KAHR, a maker of cancer immunotherapies, said it has entered into an exclusive licensing agreement with Thomas Jefferson University in Philadelphia to develop and commercialize a number of new cancer drug candidates.
Under the agreement, the university is granting KAHR the license to develop and commercialize new immuno-oncology drug candidates based on fusion proteins. These drugs are complex structures made by fusing the natural sequence of different proteins to make them bind two or three targets on cancer and immune cells. The new drug candidates entering development are called DSP502 (TIGITxPD1) and DSP216 (LILRB2xSIRPa).
The agreement is seen as enabling KAHR to “broaden our immuno-oncology target pipeline and positioning KAHR as a world leader in the fusion protein space,” said Yaron Pereg, CEO of KAHR. The two drugs, DSP502 and DSP216, unleash “the potential of innate and adaptive immune cells and enhance anti-tumor immunoactivity,” he said.
The drugs differ from current medications in that they target the ligands of cells, not the receptors, which increases their ability to pinpoint tumors. Ligands are molecules that produce a signal by binding to a site on a target protein. Receptors are proteins on the surface of cells that bind to ligands and cause responses in the immune system.
“Expanding our collaboration with the outstanding team at KAHR provides the opportunity to expand this new platform into novel targets and to unleash the activity of other immune cell types of the innate and adaptive immune systems,” said Dr. Mark Tykocinski, provost of Thomas Jefferson University and dean of its Sidney Kimmel Medical College.
KAHR in August got a nod from the US Food and Drug Administration to start clinical trials on its flagship drug candidate, called DSP-107, which is based on a compound that simultaneously targets cancer cells, weakens their defenses and activates an effective, local response. This is possible because the drug performs a dual action, using dual signaling proteins (DSP) — namely, one human protein marks the cancer cells, while a second human protein activates immune cells and inhibit the powers of the cancer cells.
DSP-107 is currently being evaluated in a Phase 1/2 multicenter study to evaluate its safety as a standalone treatment in patients with advanced solid tumors and in combination with another immunotherapy medication, developed by Swiss multinational healthcare firm Roche, called Tecentriq, or atezolizumab.

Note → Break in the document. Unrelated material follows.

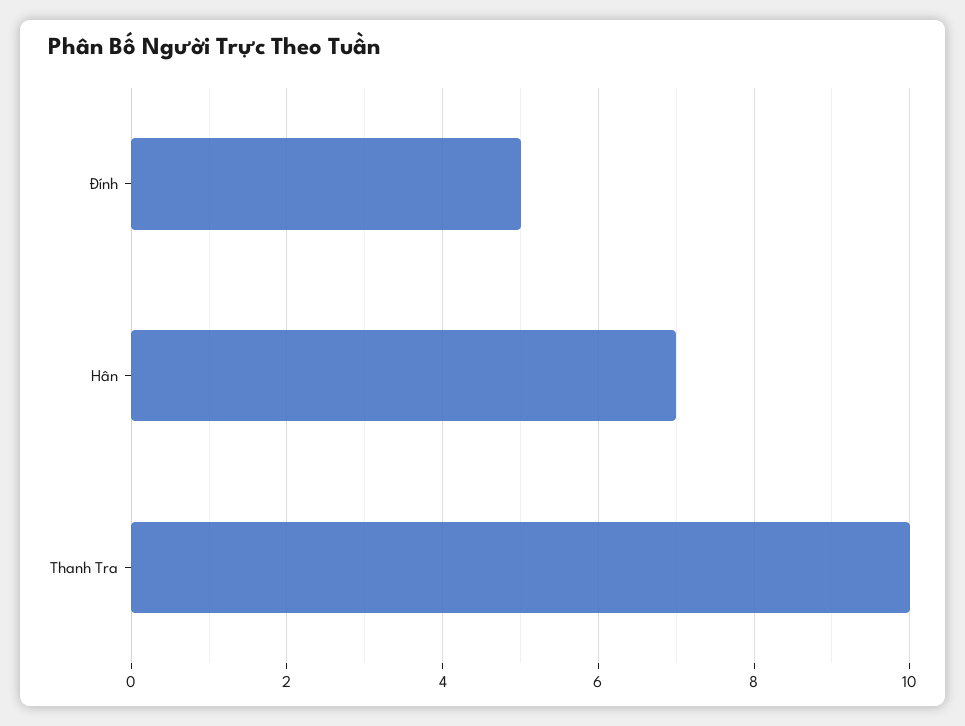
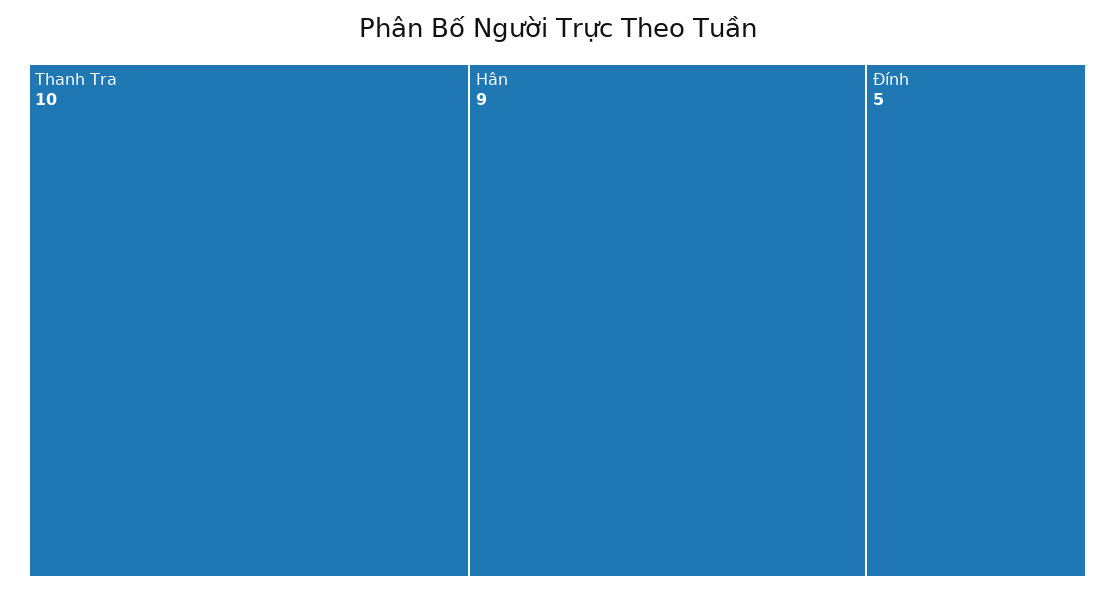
Hân: 7 -> 9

Healthy cells in our body have what are called immune checkpoints, which are molecules on the surface of all cells that prevent cells in charge of protecting our body — called immune cells — from attacking them. When immune cells bind to these checkpoint molecules, their “killer” activity is inhibited. Cancer cells are able to overexpress these immune checkpoint molecules, to camouflage themselves as normal cells, and thus manage to go undetected by the immune system, eluding recognition and attack.

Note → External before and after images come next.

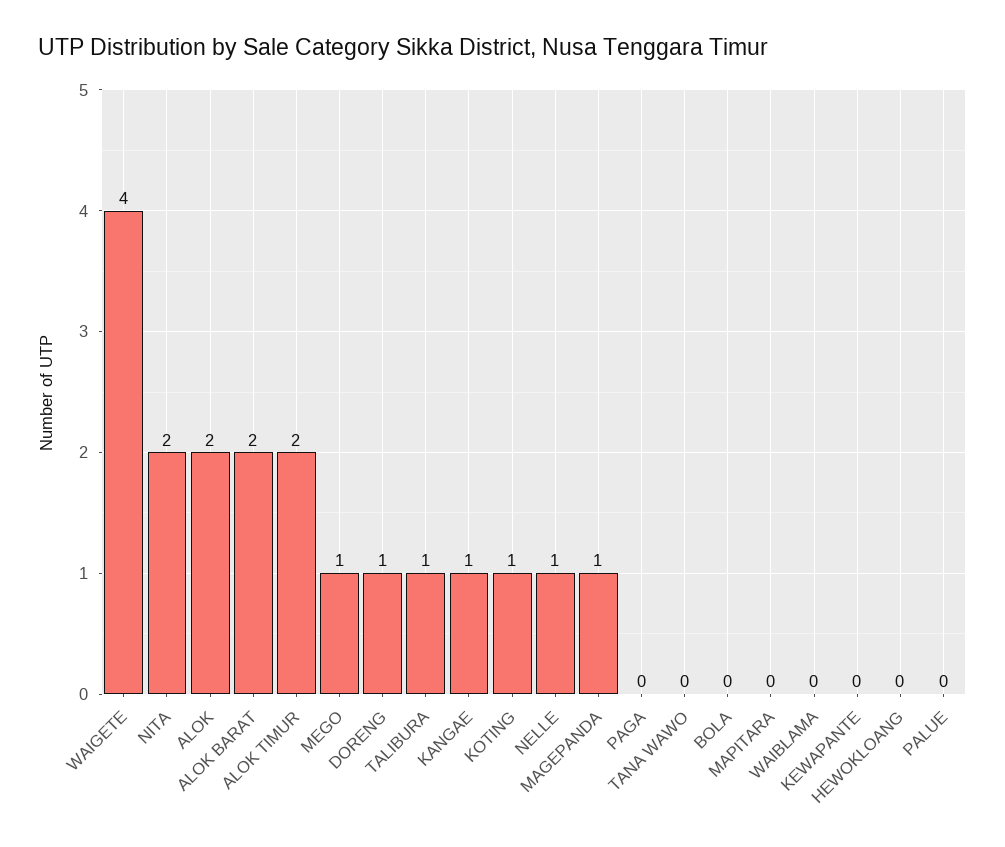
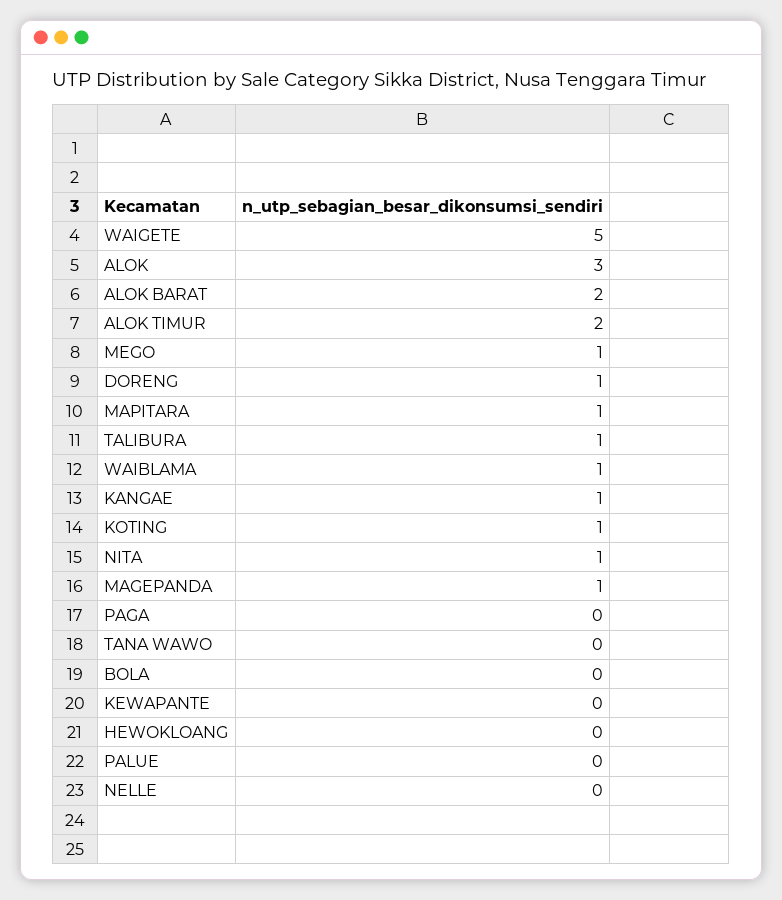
WAIGETE: 4 -> 5
NITA: 2 -> 1
ALOK: 2 -> 3
NELLE: 1 -> 0
MAPITARA: 0 -> 1
WAIBLAMA: 0 -> 1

Effective immunotherapies must both disable the defenses of the cancer cells and at the same time activate an effective targeted immune attack, KAHR believes. Thus, the technology the startup has developed is based on what are called multi-functional immuno-recruitment proteins (MIRP). These proteins know how to identify the overexpression of the checkpoint molecules on the cancer cells, target them and bind to them. After binding, they become sort of beacons that call on the immune system to attack, unmasking the cancer camouflage and enabling an immune response that will selectively kill the cancer cells.
The startup has raised $30 million to date from investors including Swedish VC firm Flerie Invest AB, private equity firm Oriella Limited, Hadasit Bio-Holdings, US private equity investor Pavilion Capital, Mirae Asset Venture Investment, and Asia’s Korean Investment Partners and DSC Investments.